03.07.2018 - 18:05 Uhr
PullenreuthOberpfalz

Wissenswertes über Bingarten

Heimatkundliche Familienwanderung der Steinwaldia Pullenreuth kommt glänzend an.

Adalbert Busl, der Heimatforscher aus Wiesau, führte den Namen „Bingarten“ auf die im Mittelalter hier sehr wichtige Bienenzucht zurück..
von Externer BeitragProfil

(exb) Die heimatkundliche Familienwanderung der Gesellschaft Steinwaldia Pullenreuth erforschte den südwestlichen Teil des Steinwaldes. Ausgangspunkt war der kleine Ort Bingarten, der zur Stadt Kemnath gehört. Am Start bei den „Steinpyramiden“ etwas oberhalb des Ortes begrüßte der Vorsitzende Norbert Reger die zahlreichen Wanderer. Sie waren überwältigt von der Rundumsicht auf das Fichtelgebirge, den Hohen Steinwald, Oberpfälzer Wald und Hessenreuther Wald. Den meisten war dieser Platz, von manchen als Kraftort bezeichnet, vollkommen unbekannt.

Wie immer wurden vor Ort anstehende Themen behandelt. Adalbert Busl, der Heimatforscher aus Wiesau, führte den Namen „Bingarten“ auf die im Mittelalter hier sehr wichtige Bienenzucht zurück. Die „Zeidelweide“ wurde schon 1283 erwähnt, als die Landgrafen von Leuchtenberg dem Kloster Waldsassen Zwergau und Bingarten schenkten. In dieser unter besonderem Schutz stehenden Waldabteilung sammelten die Zeidler den Honig wilder Bienenvölker.

Die ziemlich komplizierte Geologie an dieser Stelle mit ihren zahlreichen Gesteinsarten erklärte uns Geoparkrangerin Ursula Schimmel aus Waldershof.
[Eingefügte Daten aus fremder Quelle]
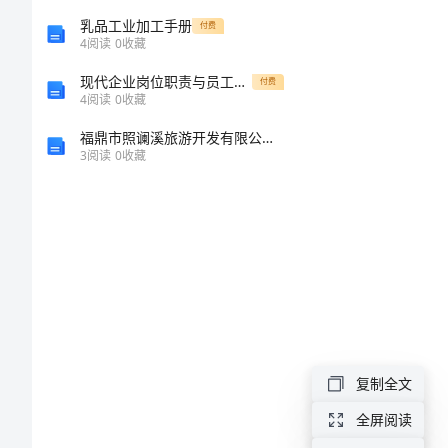
人
乳品工业加工手册
付费
4
阅读
0
收藏
事
现代企业岗位职责与员工绩效考评全套资料12
付费
加的顺利
4
阅读
0
收藏
行
福鼎市照谰溪旅游开发有限公司介绍企业发展分析报告
3
阅读
0
收藏
政
工
作
总
结
复制全文
范
全屏阅读
文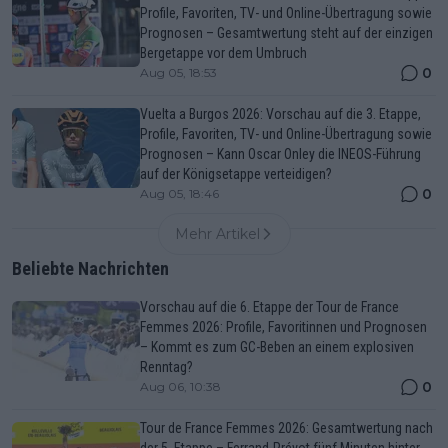
Profile, Favoriten, TV- und Online-Übertragung sowie
Prognosen – Gesamtwertung steht auf der einzigen
Bergetappe vor dem Umbruch
0
Aug 05, 18:53
Vuelta a Burgos 2026: Vorschau auf die 3. Etappe,
Profile, Favoriten, TV- und Online-Übertragung sowie
Prognosen – Kann Oscar Onley die INEOS-Führung
auf der Königsetappe verteidigen?
0
Aug 05, 18:46
Mehr Artikel
Beliebte Nachrichten
Vorschau auf die 6. Etappe der Tour de France
Femmes 2026: Profile, Favoritinnen und Prognosen
– Kommt es zum GC-Beben an einem explosiven
Renntag?
0
Aug 06, 10:38
Tour de France Femmes 2026: Gesamtwertung nach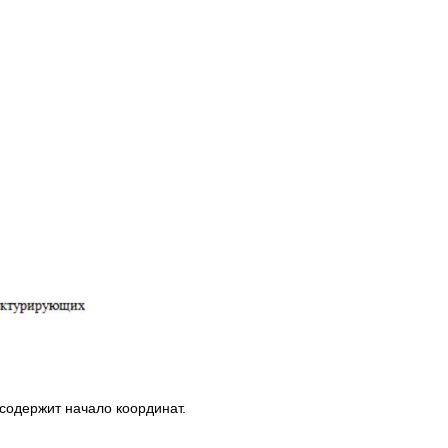
содержит начало координат.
Die hier anzutreffenden Gesteinsformationen haben nichts mit dem Granit des „Hohen Steinwaldes“ zu tun. Auf romantischen Pfaden – man hatte den Frauenberg vor Augen, auf dem vor 500 Jahren ein Schloss stand – ging es hinab ins Tal der Fichtelnaab. Dort steht in der Unteren Hopfau ein verlassenes früheres Hammerschloss. Adalbert Busl erklärte die Geschichte des Hammerwerks und des späteren Glasschleif- und Polierwerks.

Hier wurde 1852 Anton von Rieppel geboren, der als 40-Jährigerer bereits alleiniger Vorstand der MAN-Werke wurde. Sein technisches Meisterstück ist heute noch zu bewundern, die Müngstener Brücke, die zwischen Solingen und Remscheid über die Wupper führt. Mit einem Abstand von 107 Metern zwischen den Eisenbahnschienen und dem Wasserspiegel der Wupper ist sie die höchste Eisenbahnbrücke Deutschlands.

Weiter ging die Wanderung durch das idyllische Tiefenbachtal zum gleichnamigen Weiler. Die Mittagsrast am Waldrand mit der Brotzeit aus dem Rucksack und Getränken aus dem Betreuungsbus, organisiert von Alwin Pöllmann, war erholsam und ergab Gelegenheiten für gute Gespräche. Norbert Reger wies bei dieser Gelegenheit darauf hin, dass man sich ganz in der Nähe einer Flur „Pullenreuth“ befinde, die aber keine Beziehung zum gleichnamigen Ort hat.

Auf der Wanderung zum Ziel öffnete sich der Blick nach Westen, zur Burgruine Waldeck und zum Rauhen Kulm. Auf dem Weg gab es noch weitere Hinweise zur Landschaft und der interessanten Geologie. Nach einer Einkehr im Gasthaus Waldfrieden in Hahneneggaten wurden die PKW-Lenker wieder zu ihren Autos am Parkplatz bei Rosenbühl zurückgebracht.

Die ziemlich komplizierte Geologie an dieser Stelle mit ihren zahlreichen Gesteinsarten erklärte Geoparkrangerin Ursula Schimmel aus Waldershof. Die hier anzutreffenden Gesteinsformationen haben nichts mit dem Granit des „Hohen Steinwaldes“ zu tun.